The new social studies standards have been endorsed by the National Council for the Social Studies and “professors from various institutions, including Howard University, the University of Maryland, and New York University,” according to DCist.
“We’re getting a lot of positive reinforcement around changes that are more reflective of who our communities are actually made of and the responsibility of our systems to make sure that we’re preparing all students to learn how to navigate both diversity locally and internationally,” Chang said.
He gave the example of a 10th grade social studies teacher coming to a forum and “giving very, very specific feedback on a very, very specific line of how she thinks [the standards] should be in different ways so that she can incorporate it better for her classroom.”
Educators will have the option to attend a “Summer Social Studies Resource Institute,” hosted by the Office of the State Superintendent of Education, in July 2024. The training program will assist them in finding materials and developing assessments that address the new standards, Chang added, noting that OSSE has allocated $500,000 in funding to support this endeavor.
“We want to make sure that the city is providing individual schools and teachers with support,” he said.
The D.C. State Board of Education’s move to adopt the new standards comes at a time when numerous school districts throughout the country are fighting over curriculum content and classroom materials. Right-leaning individuals accuse schools and teachers of seeking to “indoctrinate” students into leftist ideology or “woke” concepts by pushing a liberal-leaning curriculum, while left-leaning individuals have accused conservative-leaning states and school boards of seeking to “whitewash” history by eliminating or avoiding topics that don’t conform to their worldview.
Additionally, some states have sought to erase LGBTQ visibility or avoid LGBTQ-inclusive lessons by passing restrictions on classroom content similar to Florida’s “Don’t Say Gay” law, or pushing for book bans — based on fears that exposure or mere proximity to LGBTQ-related topics will influence children to identify as LGBTQ.
In nearby Virginia, parents, educators, and community members clashed with the Republican-appointed Virginia Board of Education after it proposed updated social studies and history standards that critics have claimed is “whitewashed” and politically-motivated.
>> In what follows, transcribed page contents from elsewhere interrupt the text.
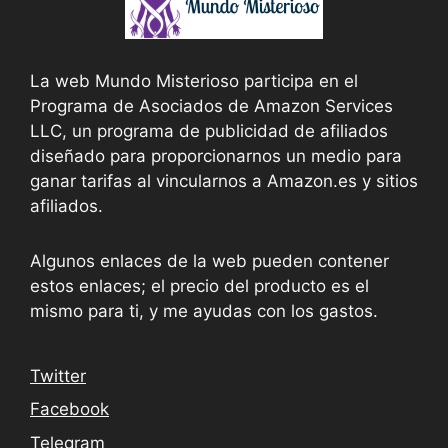
La web Mundo Misterioso participa en el
Programa de Asociados de Amazon Services
LLC, un programa de publicidad de afiliados
diseñado para proporcionarnos un medio para
ganar tarifas al vincularnos a Amazon.es y sitios
afiliados.
Algunos enlaces de la web pueden contener
estos enlaces; el precio del producto es el
mismo para ti, y me ayudas con los gastos.
Twitter
Facebook
Telegram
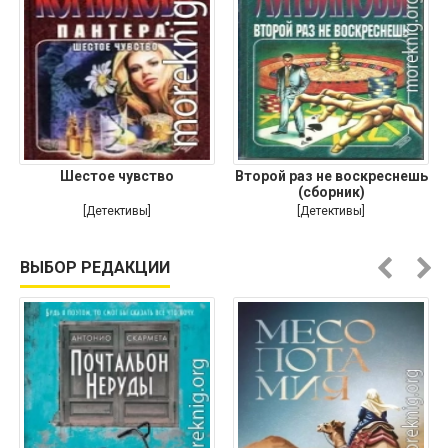
Шестое чувство
Второй раз не воскреснешь
(сборник)
[Детективы]
[Детективы]
ВЫБОР РЕДАКЦИИ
In neighboring Montgomery County, where Democrats are the dominant political party, conservative parents protested after school officials declared that Maryland state law does not permit parents to “opt” their children out of all LGBTQ-related lessons or content, as reported by the Post.
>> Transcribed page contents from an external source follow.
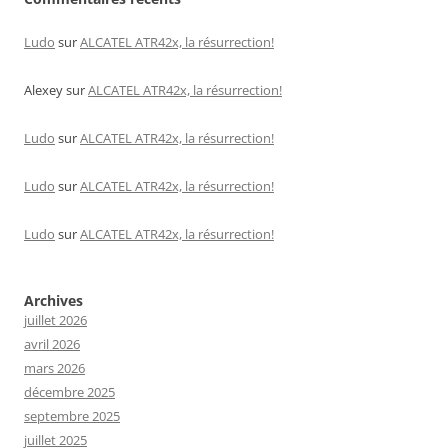
Ludo
sur
ALCATEL ATR42x, la résurrection!
Alexey
sur
ALCATEL ATR42x, la résurrection!
Ludo
sur
ALCATEL ATR42x, la résurrection!
Ludo
sur
ALCATEL ATR42x, la résurrection!
Ludo
sur
ALCATEL ATR42x, la résurrection!
Archives
juillet 2026
avril 2026
mars 2026
décembre 2025
septembre 2025
juillet 2025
Eric Goulet, the Ward 3 member of the D.C. State Board of Education, defended the new standards as a counter to efforts to censor historical information occurring in other states.
“Were seeing states across this country deliberately go backwards,” Eric Goulet, Ward 3 Representative, told DCist. “We’re right now putting forward something that makes the statement that we want our students here in D.C. to be informed, to be critical thinkers, to be good citizens.”
The vote to approve the new standards comes on the heels of D.C. establishing universal standards for classes on menstruation which requires all students, regardless of gender expression, to learn about menstruation. In the coming years, the D.C. State Board of Education is expected to next implement financial literacy and environmental literacy standards.
The new social study standards will go into effect in the 2024-2025 school year and will be fully implemented by the 2025-2026 school year in all D.C. public and charter schools.